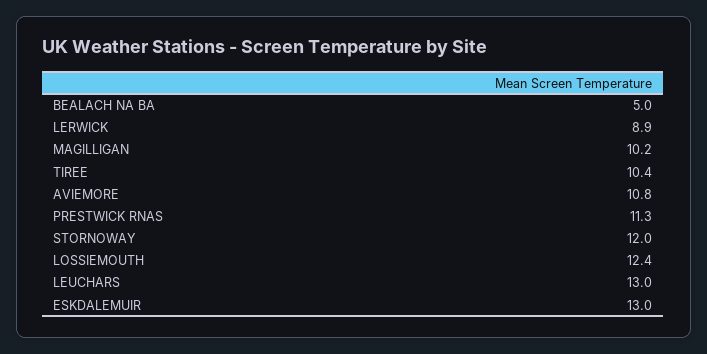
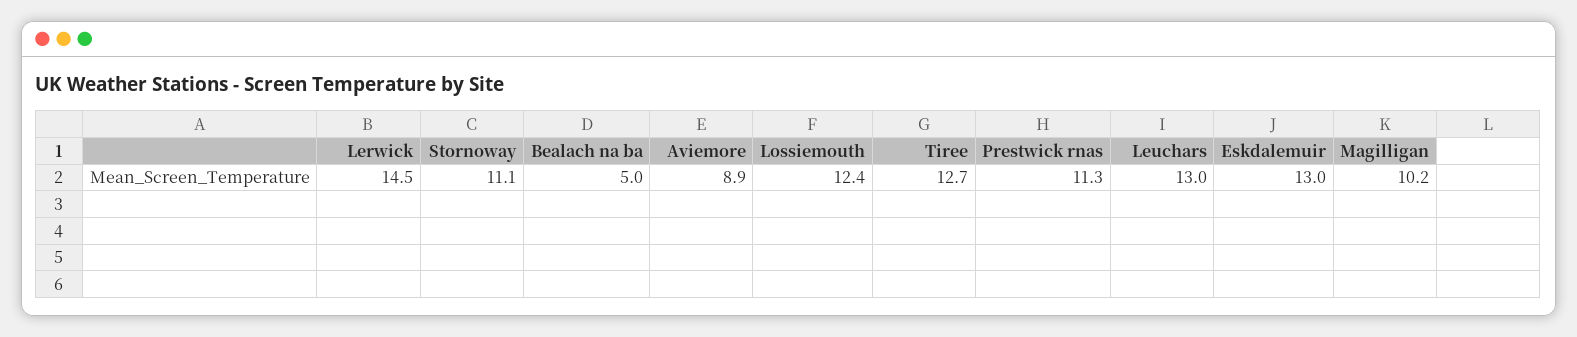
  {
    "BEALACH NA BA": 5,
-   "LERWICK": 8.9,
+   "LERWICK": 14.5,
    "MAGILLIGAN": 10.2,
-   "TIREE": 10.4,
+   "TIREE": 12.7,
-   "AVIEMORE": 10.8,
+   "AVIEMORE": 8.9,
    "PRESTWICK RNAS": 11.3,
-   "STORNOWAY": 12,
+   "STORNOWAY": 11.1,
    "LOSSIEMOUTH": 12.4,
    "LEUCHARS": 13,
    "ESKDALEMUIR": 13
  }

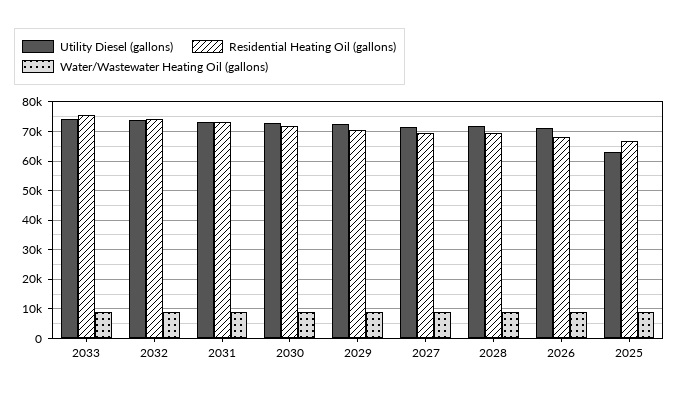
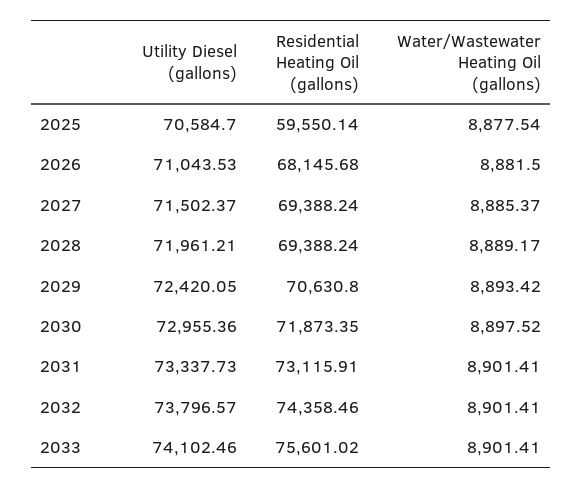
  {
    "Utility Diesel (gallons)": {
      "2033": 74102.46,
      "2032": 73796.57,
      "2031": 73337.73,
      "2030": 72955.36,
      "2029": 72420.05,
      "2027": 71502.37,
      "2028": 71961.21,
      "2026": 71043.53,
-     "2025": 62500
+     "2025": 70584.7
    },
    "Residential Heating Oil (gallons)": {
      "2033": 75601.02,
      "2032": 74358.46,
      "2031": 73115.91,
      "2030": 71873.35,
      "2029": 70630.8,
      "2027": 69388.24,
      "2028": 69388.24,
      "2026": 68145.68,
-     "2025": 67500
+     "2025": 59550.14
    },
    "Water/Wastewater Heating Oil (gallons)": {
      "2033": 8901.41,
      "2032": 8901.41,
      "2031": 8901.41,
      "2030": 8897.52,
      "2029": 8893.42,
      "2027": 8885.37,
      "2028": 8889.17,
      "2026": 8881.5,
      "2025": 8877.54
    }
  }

####

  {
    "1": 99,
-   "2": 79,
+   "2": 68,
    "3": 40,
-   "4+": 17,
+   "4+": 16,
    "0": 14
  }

####

• ABOUT THIS TASK: From the data, pick out every line that includes "gallons".

• REPLY TO THE EXERCISE:
    "Utility Diesel (gallons)": {
    "Residential Heating Oil (gallons)": {
    "Water/Wastewater Heating Oil (gallons)": {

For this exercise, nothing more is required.